Si les matelots injuriaient le pilote, et les malades leur médecin, serait-ce à autre intention que de leur faire chercher un moyen de sauver, celui-ci ses passagers, celui-là ses malades[1] ?

XXXV

Le vain appareil de la magnificence, les spectacles de la scène, les troupeaux de petit et de grand bétail, les combats de gladiateurs, tout cela est comme un os jeté en pâture aux chiens, un morceau de pain qu’on laisse tomber dans un vivier ; ce sont des fatigues de fourmis traînant leur fardeau, une déroute de souris effrayées, des marionnettes mises en mouvement par un fil.
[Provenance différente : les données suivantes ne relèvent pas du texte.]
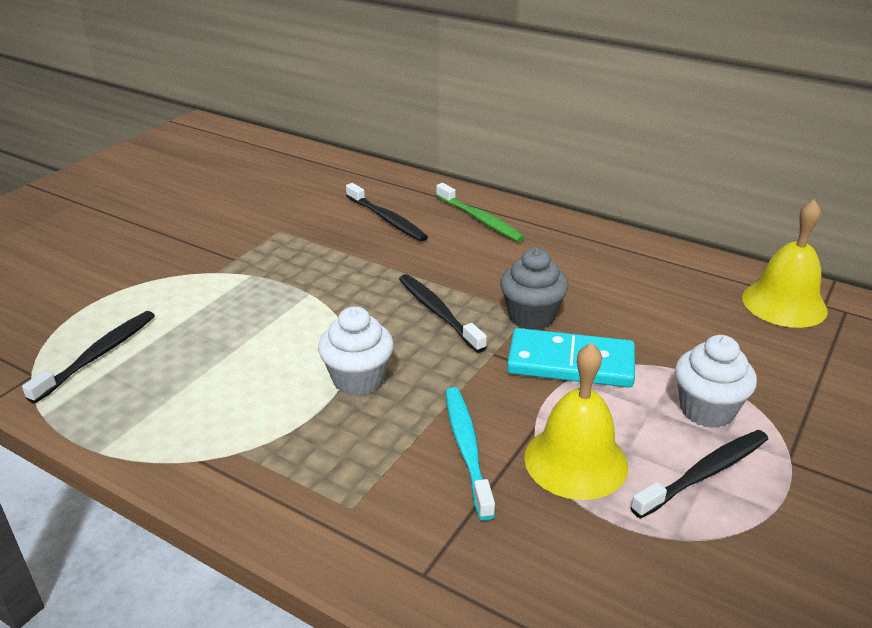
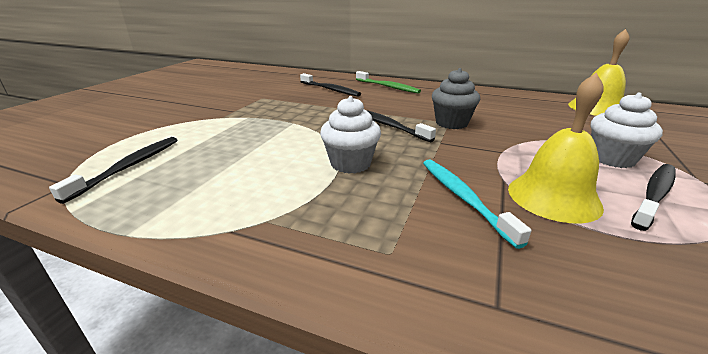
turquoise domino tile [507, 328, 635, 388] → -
Assistes-y donc avec un sentiment de bonté, sans orgueil insolent : réfléchis que la valeur de chaque homme est en raison de celle des objets qu’il affectionne.

XXXVI

Ne rougis point du secours d’autrui : le dessein que tu te proposes, c’est d’accomplir ton devoir, comme un soldat quand il faut monter sur la brèche.

XXXVII

Ne te trouble point de l’avenir : tu l’aborderas, s’il le faut, armé de la même raison dont tu te sers avec les choses présentes.

XXXVIII

Toutes choses sont liées entre elles, et d’un nœud sacré ; et il n’y a presque rien qui n’ait ses relations. Tous les êtres sont coordonnés ensemble, tous concourent à l’harmonie du même monde ; il n’y a qu’un seul monde, qui

  1. Ces matelots qui injurient le pilote, ce sont sans doute les sujets de Marc-Aurèle hostiles à quelqu’un de ses édits.